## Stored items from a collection
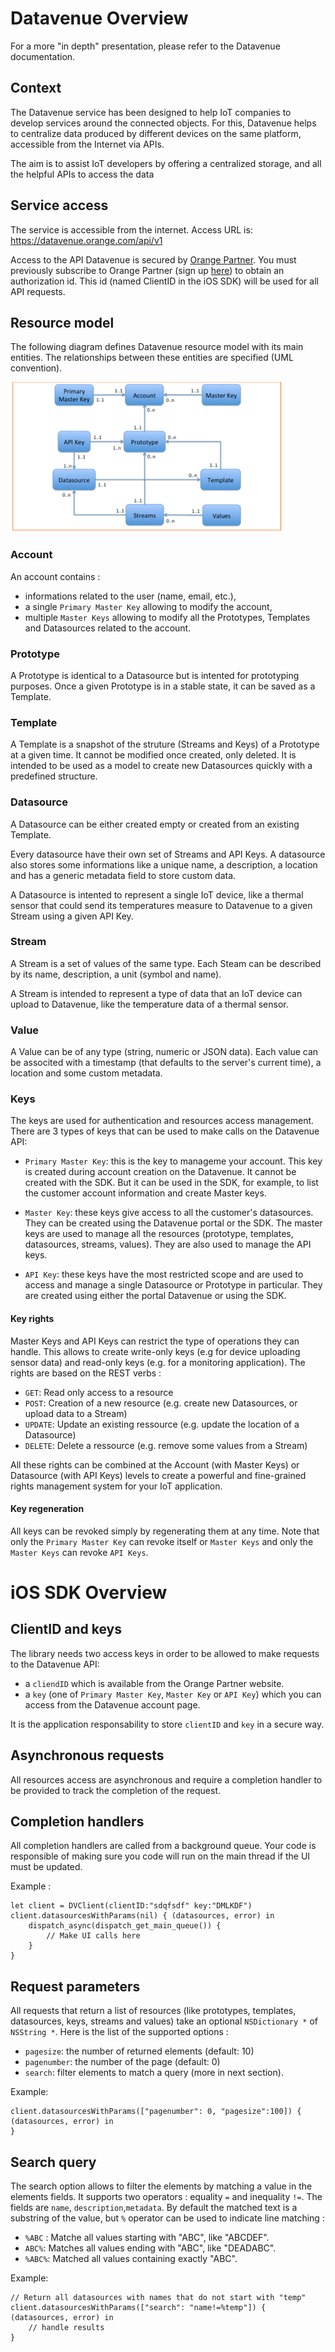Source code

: # Datavenue Overview

For a more "in depth" presentation, please refer to the Datavenue documentation.

## Context

The Datavenue service has been designed to help IoT companies to develop services around the connected objects. For this, Datavenue  helps to centralize data produced by different devices on the same platform, accessible from the Internet via APIs.

The aim is to assist IoT developers by offering a centralized storage, and all the helpful APIs to access the data

## Service access

The service is accessible from the internet. 
Access URL is: https://datavenue.orange.com/api/v1

Access to the API Datavenue is secured by [Orange Partner](https://www.orangepartner.com). You must previously subscribe to Orange Partner (sign up [here](https://www.orangepartner.com/user/register)) to obtain an authorization id. This id (named ClientID in the iOS SDK) will be used for all API requests.

## Resource model

The following diagram defines Datavenue resource model with its main entities. The relationships between these entities are specified (UML convention).

![Datavenue resource model](images/datavenue_resource_model.png)

### Account

An account contains :
- informations related to the user (name, email, etc.),  
- a single  `Primary Master Key` allowing to modify the account,
- multiple `Master Keys` allowing to modify all the Prototypes, Templates and Datasources related to the account.

### Prototype

A Prototype is identical to a Datasource but is intented for prototyping purposes. Once a given Prototype is in a stable state, it can be saved as a Template.

### Template

A Template is a snapshot of the struture (Streams and Keys) of a Prototype at a given time. It cannot be modified once created, only deleted. It is intended to be used as a model to create new Datasources quickly with a predefined structure.

### Datasource

A Datasource can be either created empty or created from an existing Template.

Every datasource have their own set of Streams and API Keys.
A datasource also stores some informations like a unique name, a description, a location and has a generic metadata field to store custom data.

A Datasource is intented to represent a single IoT device, like a thermal sensor that could send its temperatures measure to Datavenue to a given Stream using a given API Key.

### Stream

A Stream is a set of values of the same type.
Each Steam can be described by its name, description, a unit (symbol and name).

A Stream is intended to represent a type of data that an IoT device can upload to Datavenue, like the temperature data of a thermal sensor. 

### Value

A Value can be of any type (string, numeric or JSON data). Each value can be associted with a timestamp (that defaults to the server's current time), a location and some custom metadata.

### Keys

The keys are used for authentication and resources access management. 
There are 3 types of keys that can be used to make calls on the Datavenue API:

- `Primary Master Key`: this is the key to manageme your account. This key is created during account creation on the Datavenue. It cannot be created with the SDK. But it can be used in the SDK, for example, to list the customer account information and create Master keys.

- `Master Key`: these keys give access to all the customer's datasources. They can be created using the Datavenue portal or the SDK. The master keys are used to manage all the resources (prototype, templates, datasources, streams, values). They are also used to manage the API keys.

- `API Key`: these keys have the most restricted scope and are used to access and manage a single Datasource or Prototype in particular. They are created using either the portal Datavenue or using the SDK.

#### Key rights

Master Keys and API Keys can restrict the type of operations they can handle. This allows to create write-only keys (e.g for device uploading sensor data) and read-only keys (e.g. for a monitoring application). The rights are based on the REST verbs :

- `GET`: Read only access to a resource
- `POST`: Creation of a new resource (e.g. create new Datasources, or upload data to a Stream)
- `UPDATE`: Update an existing ressource (e.g. update the location of a Datasource)
- `DELETE`: Delete a ressource (e.g. remove some values from a Stream)

All these rights can be combined at the Account (with Master Keys) or Datasource (with API Keys) levels to create a powerful and fine-grained rights management system for your IoT application.

#### Key regeneration

All keys can be revoked simply by regenerating them at any time.
Note that only the `Primary Master Key` can revoke itself or `Master Keys` and only the `Master Keys` can revoke `API Keys`.


# iOS SDK Overview

## ClientID and keys

The library needs two access keys in order to be allowed to make requests to the Datavenue API:

 - a `cliendID` which is available from the Orange Partner website.
 - a `key` (one of `Primary Master Key`, `Master Key` or `API Key`) which you can access from the Datavenue account page.

It is the application responsability to store `clientID` and `key` in a secure way.

## Asynchronous requests

All resources access are asynchronous and require a completion handler to be provided to track the completion of the request.

## Completion handlers

All completion handlers are called from a background queue. Your code is responsible of making sure you code will run on the main thread if the UI must be updated.

Example :

    let client = DVClient(clientID:"sdqfsdf" key:"DMLKDF")
    client.datasourcesWithParams(nil) { (datasources, error) in
        dispatch_async(dispatch_get_main_queue()) {
            // Make UI calls here
	    }
    }

## Request parameters

All requests that return a list of resources (like prototypes, templates, datasources, keys, streams and values) take an optional  `NSDictionary *` of `NSString *`.
Here is the list of the supported options :

 - `pagesize`: the number of returned elements (default: 10)
 - `pagenumber`: the number of the page (default: 0)
 - `search`: filter elements to match a query (more in next section).

Example:

    client.datasourcesWithParams(["pagenumber": 0, "pagesize":100]) { (datasources, error) in
    }

## Search query

 The search option allows to filter the elements by matching a value in the elements fields. It supports two operators : equality `=` and inequality `!=`. The fields are `name`, `description`,`metadata`.  By default the matched text is a substring of the value, but `%` operator can be used to indicate line matching :
 
 - `%ABC` : Matche all values starting with "ABC", like "ABCDEF".
 - `ABC%`: Matches all values ending with "ABC", like "DEADABC".
 - `%ABC%`: Matched all values containing exactly "ABC".

Example:

    // Return all datasources with names that do not start with "temp"
    client.datasourcesWithParams(["search": "name!=%temp"]) { (datasources, error) in
        // handle results
    }
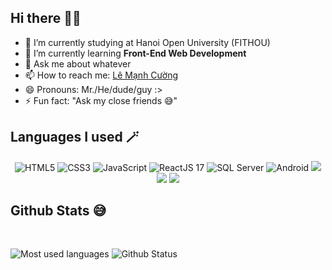 ## Hi there 🫰🏻

- 🔭 I’m currently studying at Hanoi Open University (FITHOU)
- 🌱 I’m currently learning <b>Front-End Web Development</b>
- 💬 Ask me about whatever
- 📫 How to reach me: <a href="https://lemanhjcuongdev.github.io/FAKE-CV/">Lê Mạnh Cường</a>
- 😄 Pronouns: Mr./He/dude/guy :>
- ⚡ Fun fact: "Ask my close friends 😅"

## Languages I used 🪄

<div align="center">
  <img src="https://img.icons8.com/dusk/64/000000/html-5.png" title="HTML5"/>
  <img src="https://img.icons8.com/dusk/64/000000/css3.png" title="CSS3"/>
  <img src="https://img.icons8.com/dusk/64/000000/javascript.png" title="JavaScript"/>
  <img src="https://img.icons8.com/dusk/64/000000/react.png" title="ReactJS 17"/>
  <img src="https://img.icons8.com/dusk/64/000000/sql.png" title="SQL Server"/>
  <img src="https://img.icons8.com/dusk/64/000000/android-os.png" title="Android"/>
  <img src="https://img.icons8.com/dusk/64/000000/java-coffee-cup-logo.png"/>
  <img src="https://img.icons8.com/dusk/64/000000/c-plus-plus.png"/>
  <img src="https://img.icons8.com/dusk/64/000000/cs.png"/>
</div>

## Github Stats 😅

<br>

![Most used languages](https://github-readme-stats.vercel.app/api/top-langs/?username=lemanhjcuongdev&layout=compact&theme=light&langs_count=6)
![Github Status](https://github-readme-stats.vercel.app/api?username=lemanhjcuongdev&show_icons=true&theme=light)

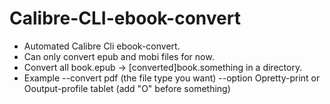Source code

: # Calibre-CLI-ebook-convert

- Automated Calibre Cli ebook-convert.
- Can only convert epub and mobi files for now.
- Convert all book.epub -> [converted]book.something in a directory.
- Example --convert pdf (the file type you want) --option Opretty-print or Ooutput-profile tablet (add "O" before something)
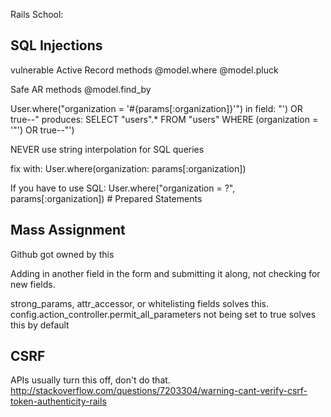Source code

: Rails School:

SQL Injections
-----------------------
vulnerable Active Record methods
  @model.where
  @model.pluck

Safe AR methods
  @model.find_by

User.where("organization = '#{params[:organization]}'")
in field:
  "') OR  true--"
produces:
  SELECT "users".* FROM "users" WHERE (organization = '"') OR  true--"')

NEVER use string interpolation for SQL queries

fix with:
  User.where(organization: params[:organization])

If you have to use SQL:
  User.where("organization = ?", params[:organization]) # Prepared Statements

Mass Assignment
-----------------------
Github got owned by this

Adding in another field in the form and submitting it along, not checking for new fields.

strong_params, attr_accessor, or whitelisting fields solves this.
config.action_controller.permit_all_parameters not being set to true solves this by default

CSRF
-------------------------
APIs usually turn this off, don't do that. 
http://stackoverflow.com/questions/7203304/warning-cant-verify-csrf-token-authenticity-rails
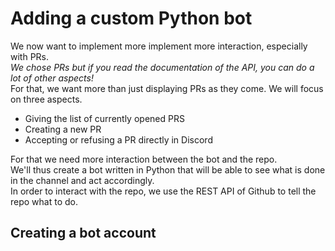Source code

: # Adding a custom Python bot

We now want to implement more implement more interaction, especially with PRs.  
*We chose PRs but if you read the documentation of the API, you can do a lot of other aspects!*  
For that, we want more than just displaying PRs as they come. We will focus on three aspects.
- Giving the list of currently opened PRS  
- Creating a new PR  
- Accepting or refusing a PR directly in Discord

For that we need more interaction between the bot and the repo.  
We'll thus create a bot written in Python that will be able to see what is done in the channel and act accordingly.  
In order to interact with the repo, we use the REST API of Github to tell the repo what to do.

## Creating a bot account
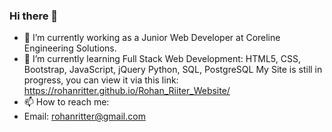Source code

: ### Hi there 👋
- 🔭 I’m currently working as a Junior Web Developer at Coreline Engineering Solutions.
- 🌱 I’m currently learning Full Stack Web Development:
      HTML5, CSS, Bootstrap, JavaScript, jQuery
      Python, SQL, PostgreSQL
      My Site is still in progress, you can view it via this link: https://rohanritter.github.io/Rohan_Riiter_Website/
- 📫 How to reach me: 
- Email: rohanritter@gmail.com
<!--
**RohanRitter/RohanRitter** is a ✨ _special_ ✨ repository because its `README.md` (this file) appears on your GitHub profile.

Here are some ideas to get you started:

- 🔭 I’m currently working on...
- 🌱 I’m currently learning ...
- 👯 I’m looking to collaborate on ...
- 🤔 I’m looking for help with ...
- 💬 Ask me about ...
- 📫 How to reach me: ...
- 😄 Pronouns: ...
- ⚡ Fun fact: ...
-->
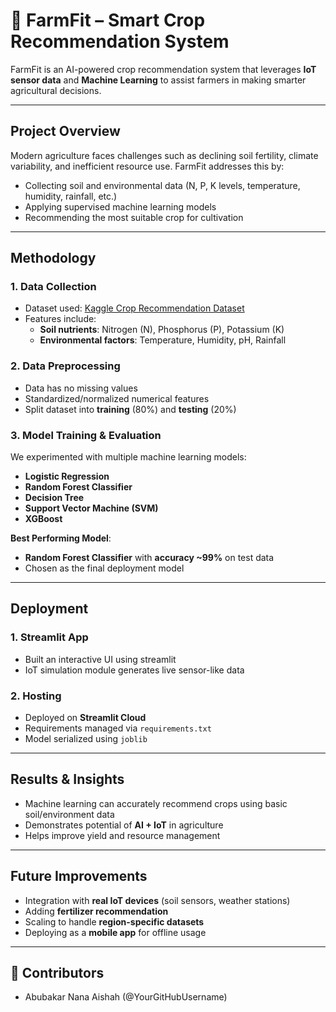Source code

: # 🌱 FarmFit – Smart Crop Recommendation System  

FarmFit is an AI-powered crop recommendation system that leverages **IoT sensor data** and **Machine Learning** to assist farmers in making smarter agricultural decisions.  

---

## Project Overview  
Modern agriculture faces challenges such as declining soil fertility, climate variability, and inefficient resource use. FarmFit addresses this by:  
- Collecting soil and environmental data (N, P, K levels, temperature, humidity, rainfall, etc.)  
- Applying supervised machine learning models  
- Recommending the most suitable crop for cultivation  

---

##  Methodology  

### **1. Data Collection**  
- Dataset used: [Kaggle Crop Recommendation Dataset](https://www.kaggle.com/datasets/atharvaingle/crop-recommendation-dataset)  
- Features include:  
  - **Soil nutrients**: Nitrogen (N), Phosphorus (P), Potassium (K)  
  - **Environmental factors**: Temperature, Humidity, pH, Rainfall  

### **2. Data Preprocessing**  
- Data has no missing values  
- Standardized/normalized numerical features  
- Split dataset into **training** (80%) and **testing** (20%)  

### **3. Model Training & Evaluation**  
We experimented with multiple machine learning models:  
- **Logistic Regression**  
- **Random Forest Classifier**  
- **Decision Tree**  
- **Support Vector Machine (SVM)**  
- **XGBoost**  

**Best Performing Model**:  
- **Random Forest Classifier** with **accuracy ~99%** on test data  
- Chosen as the final deployment model  

---

## Deployment  

### **1. Streamlit App**  
- Built an interactive UI using streamlit 
- IoT simulation module generates live sensor-like data  

### **2. Hosting**  
- Deployed on **Streamlit Cloud**  
- Requirements managed via `requirements.txt`  
- Model serialized using `joblib`  

---

## Results & Insights  
- Machine learning can accurately recommend crops using basic soil/environment data  
- Demonstrates potential of **AI + IoT** in agriculture  
- Helps improve yield and resource management  

---

## Future Improvements  
- Integration with **real IoT devices** (soil sensors, weather stations)  
- Adding **fertilizer recommendation**  
- Scaling to handle **region-specific datasets**  
- Deploying as a **mobile app** for offline usage  

---

## 🙌 Contributors  
- Abubakar Nana Aishah (@YourGitHubUsername)  

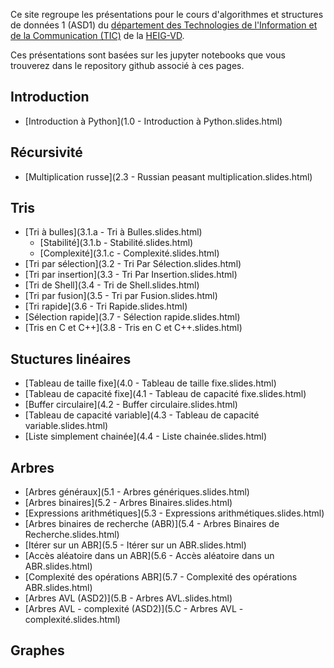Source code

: 
Ce site regroupe les présentations pour le cours d'algorithmes et structures de données 1 (ASD1) du [département des Technologies de l'Information et de la Communication (TIC)](https://heig-vd.ch/a-propos/heig-vd/organisation/departements/tic) de la [
HEIG-VD](http://www.heig-vd.ch).

Ces présentations sont basées sur les jupyter notebooks que vous trouverez dans le repository github associé à ces pages.

## Introduction

* [Introduction à Python](1.0 - Introduction à Python.slides.html)

## Récursivité

* [Multiplication russe](2.3 - Russian peasant multiplication.slides.html)


## Tris

* [Tri à bulles](3.1.a - Tri à Bulles.slides.html)
  * [Stabilité](3.1.b - Stabilité.slides.html)
  * [Complexité](3.1.c - Complexité.slides.html)
* [Tri par sélection](3.2 - Tri Par Sélection.slides.html)
* [Tri par insertion](3.3 - Tri Par Insertion.slides.html)
* [Tri de Shell](3.4 - Tri de Shell.slides.html)
* [Tri par fusion](3.5 - Tri par Fusion.slides.html)
* [Tri rapide](3.6 - Tri Rapide.slides.html)
* [Sélection rapide](3.7 - Sélection rapide.slides.html)
* [Tris en C et C++](3.8 - Tris en C et C++.slides.html)

## Stuctures linéaires

* [Tableau de taille fixe](4.0 - Tableau de taille fixe.slides.html)
* [Tableau de capacité fixe](4.1 - Tableau de capacité fixe.slides.html)
* [Buffer circulaire](4.2 - Buffer circulaire.slides.html)
* [Tableau de capacité variable](4.3 - Tableau de capacité variable.slides.html)
* [Liste simplement chainée](4.4 - Liste chainée.slides.html)

## Arbres

* [Arbres généraux](5.1 - Arbres génériques.slides.html)
* [Arbres binaires](5.2 - Arbres Binaires.slides.html)
* [Expressions arithmétiques](5.3 - Expressions arithmétiques.slides.html)
* [Arbres binaires de recherche (ABR)](5.4 - Arbres Binaires de Recherche.slides.html)
* [Itérer sur un ABR](5.5 - Itérer sur un ABR.slides.html)
* [Accès aléatoire dans un ABR](5.6 - Accès aléatoire dans un ABR.slides.html)
* [Complexité des opérations ABR](5.7 - Complexité des opérations ABR.slides.html)
* [Arbres AVL (ASD2)](5.B - Arbres AVL.slides.html)
* [Arbres AVL - complexité (ASD2)](5.C - Arbres AVL - complexité.slides.html)

## Graphes
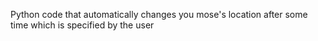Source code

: Python code that automatically changes you mose's location after some time which is specified by the user
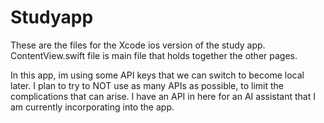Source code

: # Studyapp

These are the files for the Xcode ios version of the study app. 
ContentView.swift file is main file that holds together the other pages. 

In this app, im using some API keys that we can switch to become local later. I plan to try to NOT use as many APIs as possible, to limit the complications that can arise. 
I have an API in here for an AI assistant that I am currently incorporating into the app. 
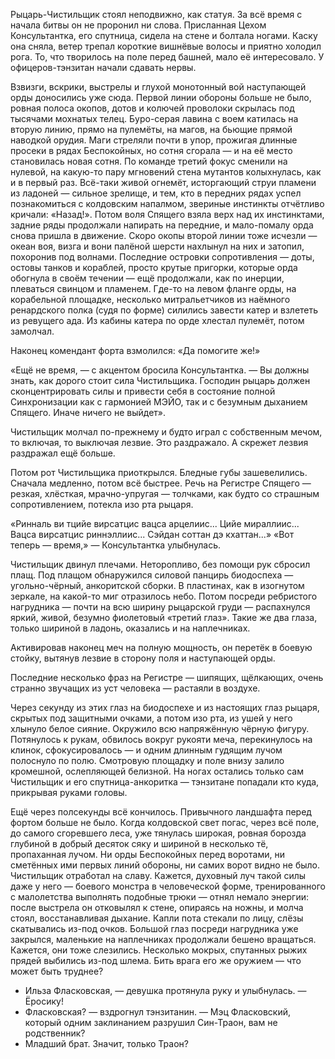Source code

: Рыцарь-Чистильщик стоял неподвижно, как статуя. За всё время с начала битвы он не проронил ни слова. Присланная Цехом Консультантка, его спутница, сидела на стене и болтала ногами. Каску она сняла, ветер трепал короткие вишнёвые волосы и приятно холодил рога. То, что творилось на поле перед башней, мало её интересовало. У офицеров-тэнзитан начали сдавать нервы.

Взвизги, вскрики, выстрелы и глухой монотонный вой наступающей орды доносились уже сюда. Первой линии обороны больше не было, ровная полоса окопов, дотов и колючей проволоки скрылась под тысячами мохнатых телец. Буро-серая лавина с воем катилась на вторую линию, прямо на пулемёты, на магов, на бьющие прямой наводкой орудия. Маги стреляли почти в упор, прожигая длинные просеки в рядах Беспокойных, но сотня сгорала — и на её место становилась новая сотня. По команде третий фокус сменили на нулевой, на какую-то пару мгновений стена мутантов колыхнулась, как и в первый раз. Всё-таки живой огнемёт, исторгающий струи пламени из ладоней — сильное зрелище, и тем, кто в передних рядах успел познакомиться с колдовским напалмом, звериные инстинкты отчётливо кричали: «Назад!». Потом воля Спящего взяла верх над их инстинктами, задние ряды продолжали напирать на передние, и мало-помалу орда снова пришла в движение. Скоро окопы второй линии тоже исчезли — океан воя, визга и вони палёной шерсти нахлынул на них и затопил, похоронив под волнами. Последние островки сопротивления — доты, остовы танков и кораблей, просто крутые пригорки, которые орда обогнула в своём течении — ещё продолжали, как по инерции, плеваться свинцом и пламенем. Где-то на левом фланге орды, на корабельной площадке, несколько митральетчиков из наёмного ренардского полка (судя по форме) силились завести катер и взлететь из ревущего ада. Из кабины катера по орде хлестал пулемёт, потом замолчал. 

Наконец комендант форта взмолился: «Да помогите же!»

«Ещё не время, — с акцентом бросила Консультантка. — Вы должны знать, как дорого стоит сила Чистильщика. Господин рыцарь должен сконцентрировать силы и привести себя в состояние полной Синхронизации как с гармонией МЭЙО, так и с безумным дыханием Спящего. Иначе ничего не выйдет».

Чистильщик молчал по-прежнему и будто играл с собственным мечом, то включая, то выключая лезвие. Это раздражало. А скрежет лезвия раздражал ещё больше.

Потом рот Чистильщика приоткрылся. Бледные губы зашевелились. Сначала медленно, потом всё быстрее. Речь на Регистре Спящего — резкая, хлёсткая, мрачно-упругая — толчками, как будто со страшным сопротивлением, потекла изо рта рыцаря.

«Ринналь ви тцийе вирсатцис вацса арцелиис... Цийе мираллиис... Вацса вирсатцис риннэллиис... Сэйдан соттан дэ кхаттан...»
«Вот теперь — время,» — Консультантка улыбнулась.

Чистильщик двинул плечами. Неторопливо, без помощи рук сбросил плащ. Под плащом обнаружился силовой панцирь биодоспеха — угольно-чёрный, анкоритской сборки. В пластинах, как в изогнутом зеркале, на какой-то миг отразилось небо. Потом посреди ребристого нагрудника — почти на всю ширину рыцарской груди — распахнулся яркий, живой, безумно фиолетовый «третий глаз». Такие же два глаза, только шириной в ладонь, оказались и на наплечниках.

Активировав наконец меч на полную мощность, он перетёк в боевую стойку, вытянув лезвие в сторону поля и наступающей орды.

Последние несколько фраз на Регистре — шипящих, щёлкающих, очень странно звучащих из уст человека — растаяли в воздухе.

Через секунду из этих глаз на биодоспехе и из настоящих глаз рыцаря, скрытых под защитными очками, а потом изо рта, из ушей у него хлынуло белое сияние. Окружило всю напряжённую чёрную фигуру. Потянулось к рукам, обвилось вокруг рукояти меча, перекинулось на клинок, сфокусировалось — и одним длинным гудящим лучом полоснуло по полю. Смотровую площадку и поле внизу залило кромешной, ослепляющей белизной. На ногах остались только сам Чистильщик и его спутница-анкоритка — тэнзитане попадали кто куда, прикрывая руками головы.

Ещё через полсекунды всё кончилось. Привычного ландшафта перед фортом больше не было. Когда колдовской свет погас, через всё поле, до самого сгоревшего леса, уже тянулась широкая, ровная борозда глубиной в добрый десяток сяку и шириной в несколько тё, пропаханная лучом. Ни орды Беспокойных перед воротами, ни сметённых ими первых линий обороны, ни самих ворот видно не было. Чистильщик отработал на славу. Кажется, духовный луч такой силы даже у него — боевого монстра в человеческой форме, тренированного с малолетства выполнять подобные трюки — отнял немало энергии: после выстрела он отковылял к стене, опираясь на ножны, и молча стоял, восстанавливая дыхание. Капли пота стекали по лицу, слёзы скатывались из-под очков. Большой глаз посреди нагрудника уже закрылся, маленькие на наплечниках продолжали бешено вращаться. Кажется, они тоже слезились. Несколько мокрых, спутанных рыжих прядей выбились из-под шлема. Бить врага его же оружием — что может быть труднее?



- Ильза Фласковская, — девушка протянула руку и улыбнулась. — Ёросику!
- Фласковская? — вздрогнул тэнзитанин. — Мэц Фласковский, который одним заклинанием разрушил Син-Траон, вам не родственник?
- Младший брат. Значит, только Траон?
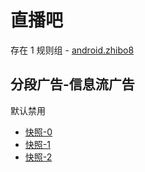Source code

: # 直播吧

存在 1 规则组 - [android.zhibo8](/src/apps/android.zhibo8.ts)

## 分段广告-信息流广告

默认禁用

- [快照-0](https://i.gkd.li/import/12841134)
- [快照-1](https://i.gkd.li/import/12841135)
- [快照-2](https://i.gkd.li/import/13786148)
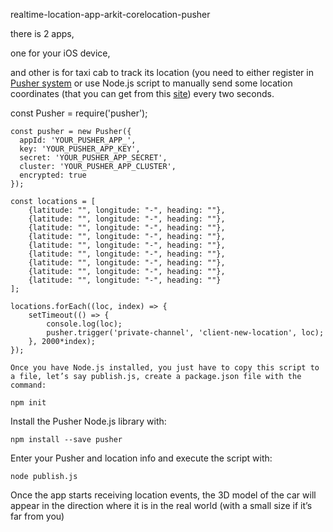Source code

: realtime-location-app-arkit-corelocation-pusher

there is 2 apps,

one for your iOS device, 

and other is for taxi cab to track its location (you need to either register in <a href="https://dashboard.pusher.com/">Pusher system</a> or use Node.js script to manually send some location coordinates (that you can get from this <a href="https://www.latlong.net/convert-address-to-lat-long.html">site</a>) every two seconds.

const Pusher = require('pusher');

    const pusher = new Pusher({
      appId: 'YOUR_PUSHER_APP_',
      key: 'YOUR_PUSHER_APP_KEY',
      secret: 'YOUR_PUSHER_APP_SECRET',
      cluster: 'YOUR_PUSHER_APP_CLUSTER',
      encrypted: true
    });

    const locations = [
        {latitude: "", longitude: "-", heading: ""},
        {latitude: "", longitude: "-", heading: ""},
        {latitude: "", longitude: "-", heading: ""},
        {latitude: "", longitude: "-", heading: ""},
        {latitude: "", longitude: "-", heading: ""},
        {latitude: "", longitude: "-", heading: ""},
        {latitude: "", longitude: "-", heading: ""},
        {latitude: "", longitude: "-", heading: ""},
        {latitude: "", longitude: "-", heading: ""}
    ];

    locations.forEach((loc, index) => {
        setTimeout(() => {
            console.log(loc);
            pusher.trigger('private-channel', 'client-new-location', loc);
        }, 2000*index);
    });
    
    Once you have Node.js installed, you just have to copy this script to a file, let’s say publish.js, create a package.json file with the command:

    npm init
Install the Pusher Node.js library with:

    npm install --save pusher
Enter your Pusher and location info and execute the script with:

    node publish.js
Once the app starts receiving location events, the 3D model of the car will appear in the direction where it is in the real world (with a small size if it’s far from you)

## ASSIGNMENT
Look through the entries above. Extract each line with the word "modify".

## WRITTEN RESPONSE
- a single  `Primary Master Key` allowing to modify the account,
- multiple `Master Keys` allowing to modify all the Prototypes, Templates and Datasources related to the account.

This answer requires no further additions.